The second issue to be decided by the court is whether a denial of first-party benefits under the No-Fault Law may be based on statements and suppositions made by a person who lacks personal knowledge of the situation.

Defendant denied the claim for the passenger’s treatments because of a discrepancy [*5]between the passenger’s statements under oath and the statements under oath of the insured. However, as the transcript clearly indicates, the insured had absolutely no personal knowledge of the facts, not having been on the scene when the driver started the vehicle nor at the scene of the alleged accident. His statements are conclusions he reached based on what he saw after the fact. The statements he made regarding what he viewed at the scene when he arrived are not inconsistent with the statements of the passenger.

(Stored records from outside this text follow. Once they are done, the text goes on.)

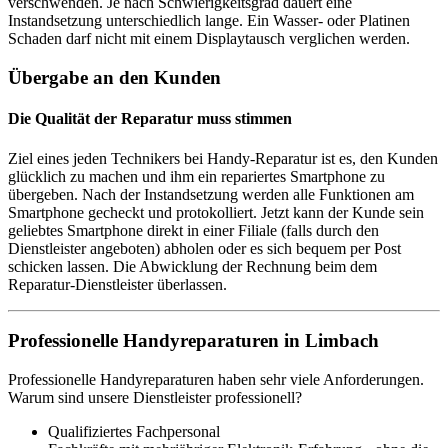
verschwenden. Je nach Schwierigkeitsgrad dauert eine
Instandsetzung unterschiedlich lange. Ein Wasser- oder Platinen
Schaden darf nicht mit einem Displaytausch verglichen werden.
Übergabe an den Kunden
Die Qualität der Reparatur muss stimmen
Ziel eines jeden Technikers bei Handy-Reparatur ist es, den Kunden
glücklich zu machen und ihm ein repariertes Smartphone zu
übergeben. Nach der Instandsetzung werden alle Funktionen am
Smartphone gecheckt und protokolliert. Jetzt kann der Kunde sein
geliebtes Smartphone direkt in einer Filiale (falls durch den
Dienstleister angeboten) abholen oder es sich bequem per Post
schicken lassen. Die Abwicklung der Rechnung beim dem
Reparatur-Dienstleister überlassen.
Professionelle Handyreparaturen in Limbach
Professionelle Handyreparaturen haben sehr viele Anforderungen.
Warum sind unsere Dienstleister professionell?
Qualifiziertes Fachpersonal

Unsubstantiated hypotheses and suppositions are insufficient to raise a triable issue of an assignor’s fraud, and summary judgment should be granted if the medical provider evidences properly submitted claims. (A.B. Med. Servs. PLLC v Eagle Ins. Co., 3 Misc 3d 8 [App Term, 2d Dept 2003].) Defendant’s submission of the EUO of the insured who has no personal knowledge of the facts does not constitute evidentiary proof in admissible form. (S & M Supply, Inc. v State Farm Mut. Auto. Ins. Co., 4 Misc 3d 130[A], 2004 NY Slip Op 50693[U] [App Term, 2d Dept 2004].)

Based on the foregoing, the court grants plaintiff’s motion for summary judgment.